* **AIM OF THE TASK**: In the data below, find every line that has the string "oleh", and copy it.

----- DATA TO PROCESS -----

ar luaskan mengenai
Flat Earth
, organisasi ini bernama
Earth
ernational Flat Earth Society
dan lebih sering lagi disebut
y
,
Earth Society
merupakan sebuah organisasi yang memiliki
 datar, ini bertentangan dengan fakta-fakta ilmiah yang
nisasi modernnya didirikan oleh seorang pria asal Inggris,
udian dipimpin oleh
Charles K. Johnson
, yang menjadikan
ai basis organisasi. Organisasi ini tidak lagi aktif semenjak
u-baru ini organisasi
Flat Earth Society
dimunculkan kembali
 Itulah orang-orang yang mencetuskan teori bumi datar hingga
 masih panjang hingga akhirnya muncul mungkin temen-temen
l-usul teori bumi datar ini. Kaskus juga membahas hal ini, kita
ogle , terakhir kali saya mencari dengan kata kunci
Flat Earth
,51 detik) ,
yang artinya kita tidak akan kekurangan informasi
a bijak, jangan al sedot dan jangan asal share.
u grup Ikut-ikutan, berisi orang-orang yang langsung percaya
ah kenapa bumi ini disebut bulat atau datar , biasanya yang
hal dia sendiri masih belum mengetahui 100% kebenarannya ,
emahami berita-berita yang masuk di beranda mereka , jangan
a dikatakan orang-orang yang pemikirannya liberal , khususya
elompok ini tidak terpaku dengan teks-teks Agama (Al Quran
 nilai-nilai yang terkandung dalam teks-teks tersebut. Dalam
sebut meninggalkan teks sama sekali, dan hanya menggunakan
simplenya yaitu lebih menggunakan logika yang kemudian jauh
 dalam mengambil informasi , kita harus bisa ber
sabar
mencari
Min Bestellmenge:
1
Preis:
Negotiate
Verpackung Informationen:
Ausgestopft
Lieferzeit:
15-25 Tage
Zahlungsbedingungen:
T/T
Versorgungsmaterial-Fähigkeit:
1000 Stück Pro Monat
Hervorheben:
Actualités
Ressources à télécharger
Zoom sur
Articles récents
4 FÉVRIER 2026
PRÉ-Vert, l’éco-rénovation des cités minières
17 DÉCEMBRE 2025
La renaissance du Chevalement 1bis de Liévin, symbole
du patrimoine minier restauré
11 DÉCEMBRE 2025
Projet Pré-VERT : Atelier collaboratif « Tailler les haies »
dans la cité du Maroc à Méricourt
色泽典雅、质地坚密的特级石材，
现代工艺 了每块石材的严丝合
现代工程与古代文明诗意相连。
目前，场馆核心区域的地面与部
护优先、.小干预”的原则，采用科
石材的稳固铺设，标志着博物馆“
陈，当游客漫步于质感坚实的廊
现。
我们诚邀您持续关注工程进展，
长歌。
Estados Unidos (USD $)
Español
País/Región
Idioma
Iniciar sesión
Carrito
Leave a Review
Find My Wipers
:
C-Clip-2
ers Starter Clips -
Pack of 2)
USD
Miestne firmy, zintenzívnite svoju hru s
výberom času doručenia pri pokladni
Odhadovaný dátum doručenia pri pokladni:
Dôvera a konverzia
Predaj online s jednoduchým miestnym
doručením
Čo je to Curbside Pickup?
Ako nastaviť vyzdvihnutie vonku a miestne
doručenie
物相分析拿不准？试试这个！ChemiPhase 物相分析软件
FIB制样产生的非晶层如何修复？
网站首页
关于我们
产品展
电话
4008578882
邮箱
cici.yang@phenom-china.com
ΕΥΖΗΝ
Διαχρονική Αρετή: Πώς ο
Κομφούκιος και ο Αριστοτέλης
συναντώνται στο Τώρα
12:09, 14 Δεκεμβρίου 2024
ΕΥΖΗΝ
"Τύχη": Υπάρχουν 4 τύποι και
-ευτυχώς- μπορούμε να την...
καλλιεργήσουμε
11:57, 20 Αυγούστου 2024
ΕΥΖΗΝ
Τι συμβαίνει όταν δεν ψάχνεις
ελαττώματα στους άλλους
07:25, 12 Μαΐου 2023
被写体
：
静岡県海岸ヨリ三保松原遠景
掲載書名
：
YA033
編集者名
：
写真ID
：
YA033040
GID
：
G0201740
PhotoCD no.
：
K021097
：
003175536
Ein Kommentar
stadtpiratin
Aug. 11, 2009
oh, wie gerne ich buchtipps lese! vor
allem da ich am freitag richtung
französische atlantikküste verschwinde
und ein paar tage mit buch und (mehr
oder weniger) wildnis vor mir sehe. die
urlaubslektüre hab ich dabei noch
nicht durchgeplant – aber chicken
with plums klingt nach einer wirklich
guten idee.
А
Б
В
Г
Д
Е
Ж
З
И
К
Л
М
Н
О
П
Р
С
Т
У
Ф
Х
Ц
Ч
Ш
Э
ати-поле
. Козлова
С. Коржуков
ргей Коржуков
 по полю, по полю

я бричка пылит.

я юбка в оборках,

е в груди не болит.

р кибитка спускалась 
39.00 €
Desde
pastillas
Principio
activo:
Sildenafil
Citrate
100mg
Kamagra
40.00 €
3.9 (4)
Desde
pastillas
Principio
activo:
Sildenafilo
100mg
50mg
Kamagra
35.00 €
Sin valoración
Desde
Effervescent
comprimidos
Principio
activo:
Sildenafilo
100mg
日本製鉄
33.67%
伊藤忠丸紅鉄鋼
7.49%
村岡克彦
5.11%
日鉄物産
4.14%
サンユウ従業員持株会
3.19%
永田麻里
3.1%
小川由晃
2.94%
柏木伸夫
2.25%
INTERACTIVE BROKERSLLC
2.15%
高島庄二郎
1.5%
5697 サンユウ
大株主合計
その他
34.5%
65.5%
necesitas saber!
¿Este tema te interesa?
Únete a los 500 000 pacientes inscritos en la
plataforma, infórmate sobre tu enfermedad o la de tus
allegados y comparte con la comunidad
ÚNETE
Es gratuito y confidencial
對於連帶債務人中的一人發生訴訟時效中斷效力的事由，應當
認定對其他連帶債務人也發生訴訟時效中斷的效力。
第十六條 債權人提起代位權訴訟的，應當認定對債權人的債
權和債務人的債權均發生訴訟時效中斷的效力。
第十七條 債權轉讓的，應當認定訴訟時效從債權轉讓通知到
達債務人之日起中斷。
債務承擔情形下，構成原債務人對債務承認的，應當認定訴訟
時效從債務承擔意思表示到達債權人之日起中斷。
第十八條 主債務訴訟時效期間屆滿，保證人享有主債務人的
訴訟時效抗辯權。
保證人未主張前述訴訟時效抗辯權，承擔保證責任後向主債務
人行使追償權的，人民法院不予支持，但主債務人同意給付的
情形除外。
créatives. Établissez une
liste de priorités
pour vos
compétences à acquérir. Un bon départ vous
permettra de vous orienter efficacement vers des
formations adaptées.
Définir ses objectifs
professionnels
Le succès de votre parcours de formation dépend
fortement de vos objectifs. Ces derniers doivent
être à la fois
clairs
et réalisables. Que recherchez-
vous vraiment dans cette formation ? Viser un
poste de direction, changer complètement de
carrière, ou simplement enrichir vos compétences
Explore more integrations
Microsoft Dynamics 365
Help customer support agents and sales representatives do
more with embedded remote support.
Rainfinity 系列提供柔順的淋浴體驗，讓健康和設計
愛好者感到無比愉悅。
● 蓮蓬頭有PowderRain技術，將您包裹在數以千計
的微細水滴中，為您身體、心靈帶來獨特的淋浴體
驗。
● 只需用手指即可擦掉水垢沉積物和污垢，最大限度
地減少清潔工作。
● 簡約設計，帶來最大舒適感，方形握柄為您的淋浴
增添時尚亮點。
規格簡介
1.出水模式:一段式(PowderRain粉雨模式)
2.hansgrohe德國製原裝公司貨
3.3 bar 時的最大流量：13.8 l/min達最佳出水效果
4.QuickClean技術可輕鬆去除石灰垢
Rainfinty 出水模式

-----

* **EXERCISE RESULT**:
nisasi modernnya didirikan oleh seorang pria asal Inggris,
udian dipimpin oleh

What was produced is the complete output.